Patrick McHardy wrote:
> Andrew Morton wrote:
>
>>>http://bugzilla.kernel.org/show_bug.cgi?id=8736
>>>
>>>Here is another scenario I bumped onto - qdisc_watchdog_cancel() and
>>>qdisc_restart() deadlock.
>>>
>>>[...]
>>>DEADLOCK!
>
>
>
> Good catch.
>
> Please try reverting commit 1936502d00ae6c2aa3931c42f6cf54afaba094f2,
> that should fix it.
Ranko, did you get a chance to test this?
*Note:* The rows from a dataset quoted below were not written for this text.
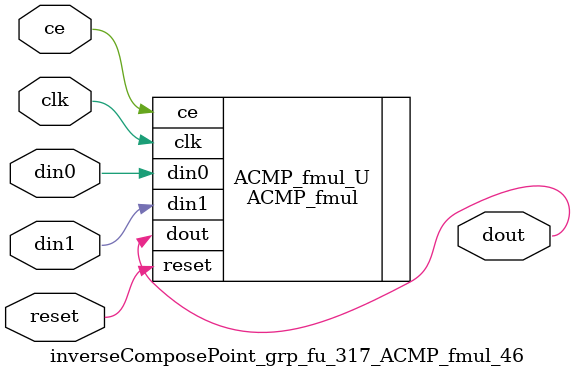
<source format=v>

`timescale 1 ns / 1 ps
module inverseComposePoint_grp_fu_317_ACMP_fmul_46(
    clk,
    reset,
    ce,
    din0,
    din1,
    dout);

parameter ID = 32'd1;
parameter NUM_STAGE = 32'd1;
parameter din0_WIDTH = 32'd1;
parameter din1_WIDTH = 32'd1;
parameter dout_WIDTH = 32'd1;
input clk;
input reset;
input ce;
input[din0_WIDTH - 1:0] din0;
input[din1_WIDTH - 1:0] din1;
output[dout_WIDTH - 1:0] dout;



ACMP_fmul #(
.ID( ID ),
.NUM_STAGE( 4 ),
.din0_WIDTH( din0_WIDTH ),
.din1_WIDTH( din1_WIDTH ),
.dout_WIDTH( dout_WIDTH ))
ACMP_fmul_U(
    .clk( clk ),
    .reset( reset ),
    .ce( ce ),
    .din0( din0 ),
    .din1( din1 ),
    .dout( dout ));

endmodule

</source>
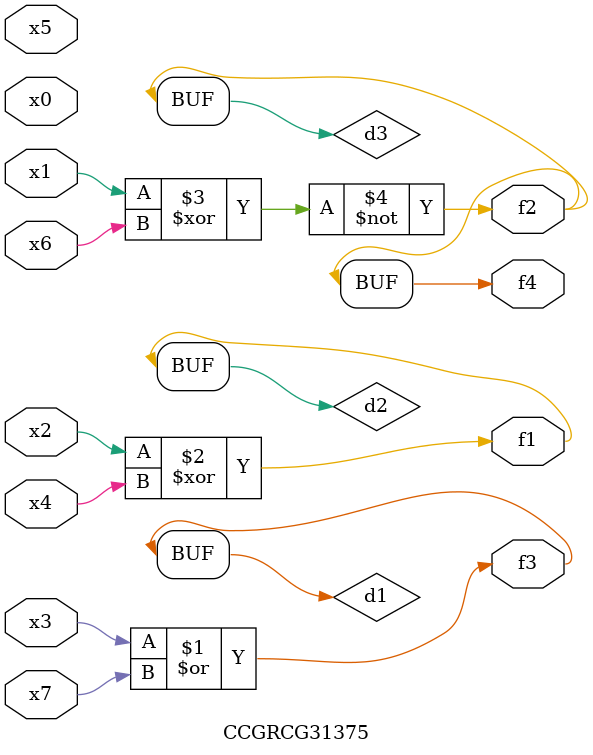
<source format=v>
module CCGRCG31375(
	input x0, x1, x2, x3, x4, x5, x6, x7,
	output f1, f2, f3, f4
);

	wire d1, d2, d3;

	or (d1, x3, x7);
	xor (d2, x2, x4);
	xnor (d3, x1, x6);
	assign f1 = d2;
	assign f2 = d3;
	assign f3 = d1;
	assign f4 = d3;
endmodule

</source>
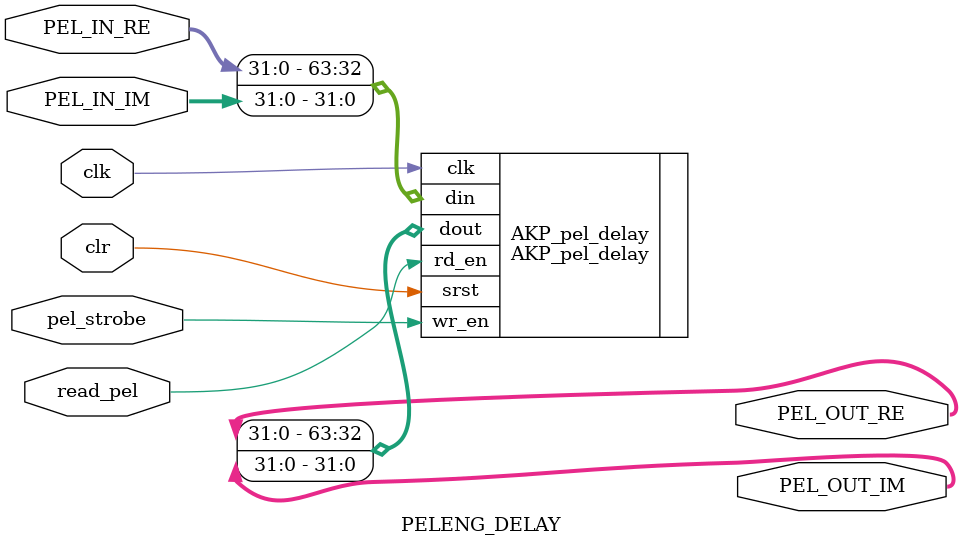
<source format=v>


module PELENG_DELAY(
	input 	clk,
	input 	pel_strobe,
	input 	read_pel,
	input 	clr,
	input 	[31:0]PEL_IN_IM,
	input 	[31:0]PEL_IN_RE,
	output 	[31:0]PEL_OUT_IM,
	output 	[31:0]PEL_OUT_RE
);

AKP_pel_delay	AKP_pel_delay(
	.wr_en(pel_strobe),
	.rd_en(read_pel),
	.clk(clk),
	.srst(clr),
	.din({PEL_IN_RE[31:0],PEL_IN_IM[31:0]}),
	
	.dout({PEL_OUT_RE,PEL_OUT_IM})
	);


endmodule

</source>
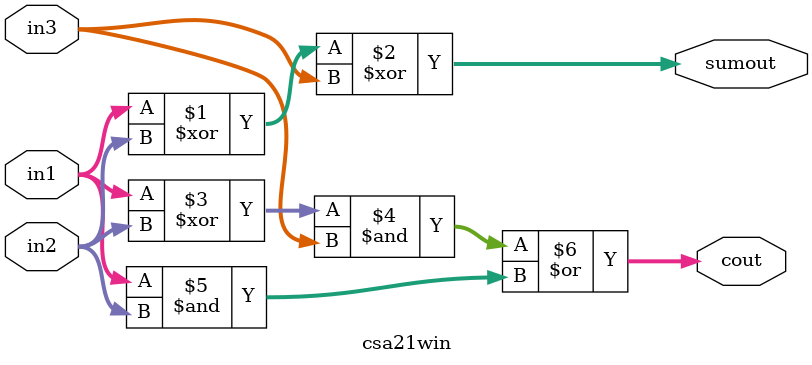
<source format=v>
module csa21win(cout,sumout,in1,in2,in3);
input[20:0]in1,in2,in3;
output[20:0]cout,sumout;
assign sumout=(in1^in2)^in3;
assign cout=((in1^in2)&in3)|(in1&in2);
endmodule

</source>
I've attached the patch
since it doesn't revert cleanly ..
[NET_SCHED]: Revert "avoid transmit softirq on watchdog wakeup" optimization
As noticed by Ranko Zivojnovic <[EMAIL PROTECTED]>, calling qdisc_run
from the timer handler can result in deadlock:
> CPU#0
>
> qdisc_watchdog() fires and gets dev->queue_lock
> qdisc_run()...qdisc_restart()...
> -> releases dev->queue_lock and enters dev_hard_start_xmit()
>
> CPU#1
>
> tc del qdisc dev ...
> qdisc_graft()...dev_graft_qdisc()...dev_deactivate()...
> -> grabs dev->queue_lock ...
>
> qdisc_reset()...{cbq,hfsc,htb,netem,tbf}_reset()...qdisc_watchdog_cancel()...
> -> hrtimer_cancel() - waiting for the qdisc_watchdog() to exit, while still
> holding dev->queue_lock
>
> CPU#0
>
> dev_hard_start_xmit() returns ...
> -> wants to get dev->queue_lock(!)
>
> DEADLOCK!
The entire optimization is a bit questionable IMO, it moves potentially
large parts of NET_TX_SOFTIRQ work to TIMER_SOFTIRQ/HRTIMER_SOFTIRQ,
which kind of defeats the separation of them.
Signed-off-by: Patrick McHardy <[EMAIL PROTECTED]>
diff --git a/net/sched/sch_api.c b/net/sched/sch_api.c
index d92ea26..4fd0bec 100644
--- a/net/sched/sch_api.c
+++ b/net/sched/sch_api.c
@@ -278,11 +278,7 @@ static enum hrtimer_restart qdisc_watchdog(struct hrtimer
*timer)
wd->qdisc->flags &= ~TCQ_F_THROTTLED;
smp_wmb();
- if (spin_trylock(&dev->queue_lock)) {
- qdisc_run(dev);
- spin_unlock(&dev->queue_lock);
- } else
- netif_schedule(dev);
+ netif_schedule(dev);
return HRTIMER_NORESTART;
}